*ASSIGNMENT:*
Could you print exactly the lines of the listing below, starting at the line that has "#DisneyPlus" and ending at the line that has "(16 x 21cm)", and only those lines?
═══ DATA SHOWN ═══
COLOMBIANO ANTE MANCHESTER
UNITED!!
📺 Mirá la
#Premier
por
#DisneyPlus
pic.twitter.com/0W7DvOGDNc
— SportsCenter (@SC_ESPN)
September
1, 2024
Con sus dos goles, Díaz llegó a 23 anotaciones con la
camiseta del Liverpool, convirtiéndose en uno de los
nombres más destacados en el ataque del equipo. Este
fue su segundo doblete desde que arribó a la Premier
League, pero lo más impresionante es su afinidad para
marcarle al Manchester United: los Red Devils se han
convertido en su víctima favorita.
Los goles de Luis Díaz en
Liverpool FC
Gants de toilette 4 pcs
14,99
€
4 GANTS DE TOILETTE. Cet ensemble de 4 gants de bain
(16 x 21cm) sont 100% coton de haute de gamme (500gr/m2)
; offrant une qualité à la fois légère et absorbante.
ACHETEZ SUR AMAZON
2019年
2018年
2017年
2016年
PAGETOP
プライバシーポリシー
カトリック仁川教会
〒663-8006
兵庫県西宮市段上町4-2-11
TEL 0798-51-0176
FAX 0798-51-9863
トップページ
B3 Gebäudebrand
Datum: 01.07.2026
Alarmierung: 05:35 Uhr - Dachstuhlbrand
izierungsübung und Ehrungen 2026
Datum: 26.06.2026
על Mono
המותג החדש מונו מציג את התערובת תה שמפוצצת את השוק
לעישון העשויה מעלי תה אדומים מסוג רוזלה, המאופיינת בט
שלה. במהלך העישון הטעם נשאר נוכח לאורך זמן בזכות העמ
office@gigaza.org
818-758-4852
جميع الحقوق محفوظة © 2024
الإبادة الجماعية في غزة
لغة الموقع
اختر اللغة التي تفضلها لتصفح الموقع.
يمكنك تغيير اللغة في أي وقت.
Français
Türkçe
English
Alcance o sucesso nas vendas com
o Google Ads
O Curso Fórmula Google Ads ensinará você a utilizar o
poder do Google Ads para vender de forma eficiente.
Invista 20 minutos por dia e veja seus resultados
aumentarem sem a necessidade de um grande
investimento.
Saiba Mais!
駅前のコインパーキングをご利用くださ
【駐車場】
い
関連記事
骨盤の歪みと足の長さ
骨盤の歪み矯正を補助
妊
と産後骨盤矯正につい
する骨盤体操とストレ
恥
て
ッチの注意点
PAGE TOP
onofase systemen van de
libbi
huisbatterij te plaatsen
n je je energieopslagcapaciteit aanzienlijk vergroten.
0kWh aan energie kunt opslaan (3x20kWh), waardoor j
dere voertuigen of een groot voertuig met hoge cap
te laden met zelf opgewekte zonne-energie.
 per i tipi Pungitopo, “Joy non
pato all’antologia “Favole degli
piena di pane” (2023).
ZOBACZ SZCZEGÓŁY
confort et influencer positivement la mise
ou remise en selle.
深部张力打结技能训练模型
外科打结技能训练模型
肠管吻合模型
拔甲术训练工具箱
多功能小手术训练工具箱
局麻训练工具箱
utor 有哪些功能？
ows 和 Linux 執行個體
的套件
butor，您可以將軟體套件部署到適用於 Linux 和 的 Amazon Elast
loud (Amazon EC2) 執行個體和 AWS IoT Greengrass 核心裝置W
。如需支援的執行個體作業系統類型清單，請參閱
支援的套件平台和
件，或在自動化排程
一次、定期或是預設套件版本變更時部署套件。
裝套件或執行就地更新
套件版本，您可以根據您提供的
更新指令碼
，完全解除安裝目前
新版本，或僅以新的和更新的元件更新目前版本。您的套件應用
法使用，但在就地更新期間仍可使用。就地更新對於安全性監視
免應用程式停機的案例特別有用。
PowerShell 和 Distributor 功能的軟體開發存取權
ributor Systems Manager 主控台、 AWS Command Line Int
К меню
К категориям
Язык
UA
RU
═══
*YOUR RESPONSE:*
#DisneyPlus
pic.twitter.com/0W7DvOGDNc
— SportsCenter (@SC_ESPN)
September
1, 2024
Con sus dos goles, Díaz llegó a 23 anotaciones con la
camiseta del Liverpool, convirtiéndose en uno de los
nombres más destacados en el ataque del equipo. Este
fue su segundo doblete desde que arribó a la Premier
League, pero lo más impresionante es su afinidad para
marcarle al Manchester United: los Red Devils se han
convertido en su víctima favorita.
Los goles de Luis Díaz en
Liverpool FC
Gants de toilette 4 pcs
14,99
€
4 GANTS DE TOILETTE. Cet ensemble de 4 gants de bain
(16 x 21cm) sont 100% coton de haute de gamme (500gr/m2)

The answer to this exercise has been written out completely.